The secret of most mammals' extraordinary evolutionary success, paleontologists believe, lies in the teeth. Placental and marsupial mammals have a so-called tribosphenic molar that both slices and grinds, improving and expanding their diet. Now three paleontologists propose that this type of molar was not a singular key innovation, but evolved twice. "It shakes a bedrock principle that we've held for a long time," says Andy Wyss of the University of California (UC), Santa Barbara.
The importance of tribosphenic molars seemed clear, initially, from studies of fossils found in Asia, Europe, and North America. They showed a step-by-step progression toward more and more tribosphenic features. Paleontologists concluded that mammals with this type of tooth had most likely arisen from a common ancestor that lived in the Northern Hemisphere during the Early Cretaceous. In contrast to the successful placental and marsupial mammals, the more primitive monotremes--an extremely ancient group that includes the platypus--were thought to have lacked tribosphenic molars and evolved in the southern continents.
Cracks in the theory appeared in 1985, with a report of the jaw of a fossil mammal, called Steropodon, from Early Cretaceous rocks in Australia. The jaw clearly belonged to a monotreme, but it bore relatively advanced teeth that vaguely resembled tribosphenic molars. In the late 1990s, unquestionably tribosphenic molars turned up in Australia and Madagascar--in the wrong place at the wrong time. One of these animals was found in mid-Jurassic rock, meaning it lived in the southern hemisphere tens of millions of years earlier than animals with transitional molar forms in the north.

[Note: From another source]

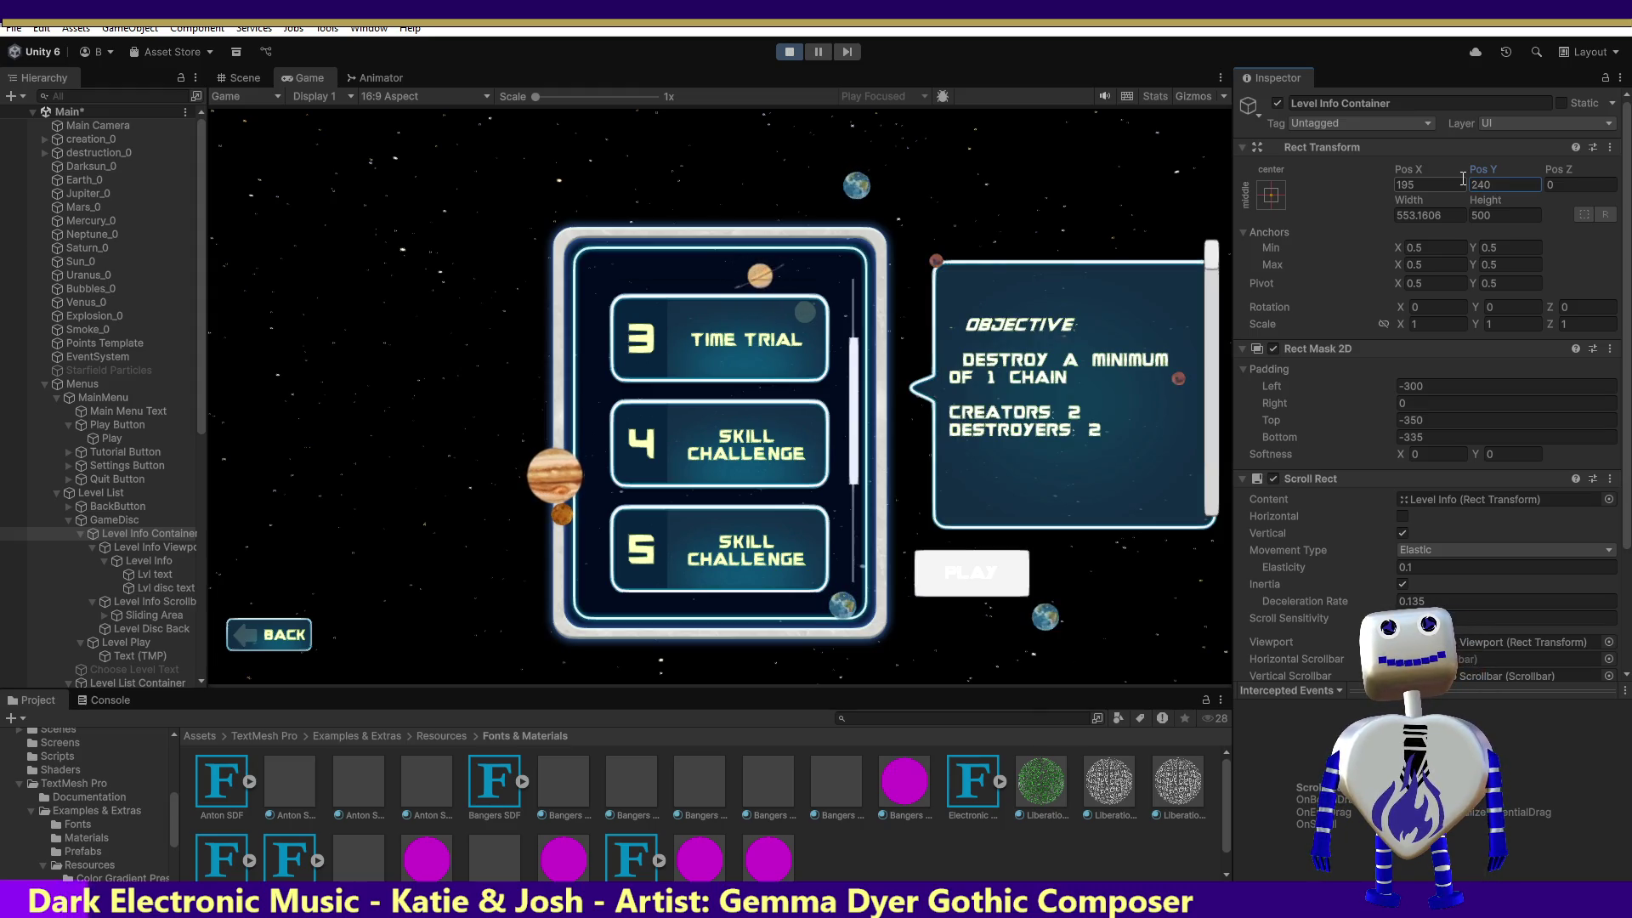
click(164, 546)
click(1505, 184)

Trying to resolve the puzzle, three researchers--Richard Cifelli of the Oklahoma Museum of Natural History in Norman; Zhexi Luo of the Carnegie Museum of Natural History in Pittsburgh, Pennsylvania; and Zofia Kielan-Jaworowska of the Polish Academy of Sciences--examined the bones and teeth of 21 living and fossil mammals. The paleontologists divided the fossils, based on skeletal and tooth features, into two evolutionary groups, one southern and the other northern. The tribosphenic molar originated independently in both groups, they propose in the 4 January issue of Nature.
The hypothesis is "going to be very, very stimulating," says Bill Clemens of UC Berkeley. But not everyone is convinced. "I think they're sticking their necks out pretty far," Wyss says, noting that the remains of the southern fossils include only teeth and jaws--no upper teeth, skulls, or other bones. "There's a tremendous amount of missing information here," he adds.